The Pirates shut down the Titans’ high-octane offense for the entire game — which included holding Nipomo to just 2 rushing yards on 31 carries — but gave up a long touchdown pass on fourth down in the final minute to lose 15-14.

“It was very demoralizing, and it still is,” Morro Bay coach Jack Greer said. “I’ve been in many close games that have gone either way, and that was probably the most disappointing loss I’ve ever been associated with — just because of the way it happened and how well we played.”

Greer said his defense did a great job showing multiple fronts and packages — plus a lot of “window dressing” — to slow down an attack that had scored 34 points against Lompoc, 21 versus Atascadero and 27 against Arroyo Grande.

“Our guys did a phenomenal job of executing,” Greer said. The Titans “have a very complex offense, but I just feel very comfortable with my players trying to neutralize what teams like that want to do against us.”

The Pirates scored their 14 points in the first half before starting quarterback Isaac Manaputy left with a neck injury.
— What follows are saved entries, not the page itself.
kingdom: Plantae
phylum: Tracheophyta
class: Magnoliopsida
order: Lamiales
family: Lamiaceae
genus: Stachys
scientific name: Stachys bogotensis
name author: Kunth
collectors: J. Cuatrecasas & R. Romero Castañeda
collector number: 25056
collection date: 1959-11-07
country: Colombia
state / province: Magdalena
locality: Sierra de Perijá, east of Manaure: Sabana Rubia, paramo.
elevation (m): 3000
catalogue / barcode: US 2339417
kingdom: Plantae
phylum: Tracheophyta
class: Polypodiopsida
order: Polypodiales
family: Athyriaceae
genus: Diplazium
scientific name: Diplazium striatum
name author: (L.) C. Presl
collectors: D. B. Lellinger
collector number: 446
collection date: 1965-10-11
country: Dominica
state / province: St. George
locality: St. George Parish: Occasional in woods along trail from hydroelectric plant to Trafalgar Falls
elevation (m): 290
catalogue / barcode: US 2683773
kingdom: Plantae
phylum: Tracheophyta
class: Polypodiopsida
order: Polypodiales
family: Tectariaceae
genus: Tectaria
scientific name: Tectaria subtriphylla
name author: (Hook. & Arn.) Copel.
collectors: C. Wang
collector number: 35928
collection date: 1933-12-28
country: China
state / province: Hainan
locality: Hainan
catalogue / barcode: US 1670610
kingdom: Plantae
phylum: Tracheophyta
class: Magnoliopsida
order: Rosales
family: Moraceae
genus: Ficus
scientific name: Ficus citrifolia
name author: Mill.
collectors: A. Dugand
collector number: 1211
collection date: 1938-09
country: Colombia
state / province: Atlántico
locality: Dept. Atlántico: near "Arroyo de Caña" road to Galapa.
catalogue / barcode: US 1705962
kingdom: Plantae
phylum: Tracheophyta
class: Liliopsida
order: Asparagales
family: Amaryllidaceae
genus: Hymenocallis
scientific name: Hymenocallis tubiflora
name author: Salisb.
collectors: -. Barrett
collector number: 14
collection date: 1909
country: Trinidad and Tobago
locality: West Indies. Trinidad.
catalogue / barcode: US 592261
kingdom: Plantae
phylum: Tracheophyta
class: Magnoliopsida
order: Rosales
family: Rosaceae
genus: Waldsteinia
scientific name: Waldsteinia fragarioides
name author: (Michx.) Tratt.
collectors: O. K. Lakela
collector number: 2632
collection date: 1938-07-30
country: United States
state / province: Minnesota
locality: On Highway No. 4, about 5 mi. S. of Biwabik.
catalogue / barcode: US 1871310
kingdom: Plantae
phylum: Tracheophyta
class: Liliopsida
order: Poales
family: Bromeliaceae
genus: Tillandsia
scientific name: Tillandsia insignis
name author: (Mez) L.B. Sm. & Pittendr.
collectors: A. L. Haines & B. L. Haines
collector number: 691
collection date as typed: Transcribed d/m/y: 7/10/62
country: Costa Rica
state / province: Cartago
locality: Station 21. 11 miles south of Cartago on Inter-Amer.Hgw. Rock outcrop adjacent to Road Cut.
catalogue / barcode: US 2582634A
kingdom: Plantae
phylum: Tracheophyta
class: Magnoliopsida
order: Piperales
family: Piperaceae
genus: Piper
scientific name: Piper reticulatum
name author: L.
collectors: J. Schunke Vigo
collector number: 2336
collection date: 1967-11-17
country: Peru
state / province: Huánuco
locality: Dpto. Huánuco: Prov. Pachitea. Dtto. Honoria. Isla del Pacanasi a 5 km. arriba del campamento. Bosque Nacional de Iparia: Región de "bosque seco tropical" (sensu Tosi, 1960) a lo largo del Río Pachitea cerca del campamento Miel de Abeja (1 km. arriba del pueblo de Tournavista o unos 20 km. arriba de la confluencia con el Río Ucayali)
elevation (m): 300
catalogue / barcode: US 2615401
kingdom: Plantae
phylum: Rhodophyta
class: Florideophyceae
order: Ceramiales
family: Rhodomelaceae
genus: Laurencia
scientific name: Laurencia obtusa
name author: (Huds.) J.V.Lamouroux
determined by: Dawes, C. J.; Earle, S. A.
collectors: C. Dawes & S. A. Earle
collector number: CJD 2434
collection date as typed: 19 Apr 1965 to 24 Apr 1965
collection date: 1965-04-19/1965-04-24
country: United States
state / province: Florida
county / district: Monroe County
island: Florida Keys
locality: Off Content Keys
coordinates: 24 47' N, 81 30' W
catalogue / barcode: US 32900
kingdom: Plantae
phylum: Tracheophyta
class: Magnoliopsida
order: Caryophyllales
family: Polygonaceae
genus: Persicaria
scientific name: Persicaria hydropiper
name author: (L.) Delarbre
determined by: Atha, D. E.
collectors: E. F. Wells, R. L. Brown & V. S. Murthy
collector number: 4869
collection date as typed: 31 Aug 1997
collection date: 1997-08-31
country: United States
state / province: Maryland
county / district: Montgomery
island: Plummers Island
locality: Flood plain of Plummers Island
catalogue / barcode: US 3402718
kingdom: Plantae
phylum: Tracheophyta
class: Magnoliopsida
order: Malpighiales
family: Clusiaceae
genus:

“Then we struggled for the remainder of the game,” Greer admitted.

Manaputy, a junior, and senior running back Will Unks have been the featured backs in a new offense that, like Templeton’s, likes to spread the field to give its runners space.

Greer said it’s unclear yet if Manaputy will be healthy enough to play tonight, or if the Pirates will have to turn to backup Anthony Hazel.

Morro Bay has had the upper hand of late in the Clash of the Coast rivalry, winning the split-helmet trophy the past two years with a 13-6 victory last year and a 48-24 triumph in 2012.

Overall, however, the matchup has been a close one.

Since it became an annual game in 2006, the Pirates have won five of the eight matchups, but have only outscored the Eagles by a total of 200 to 192.

Those figures average out to a score of 25-24 per game — a final neither side would be surprised to see this time around.

“We’re telling our kids that you can go 6-4 and not make the playoffs. This is where it really counts,” Loney said. “What we’ve done before is nice and great, but if we want to make it to the playoffs, we’ve got to go through these guys.”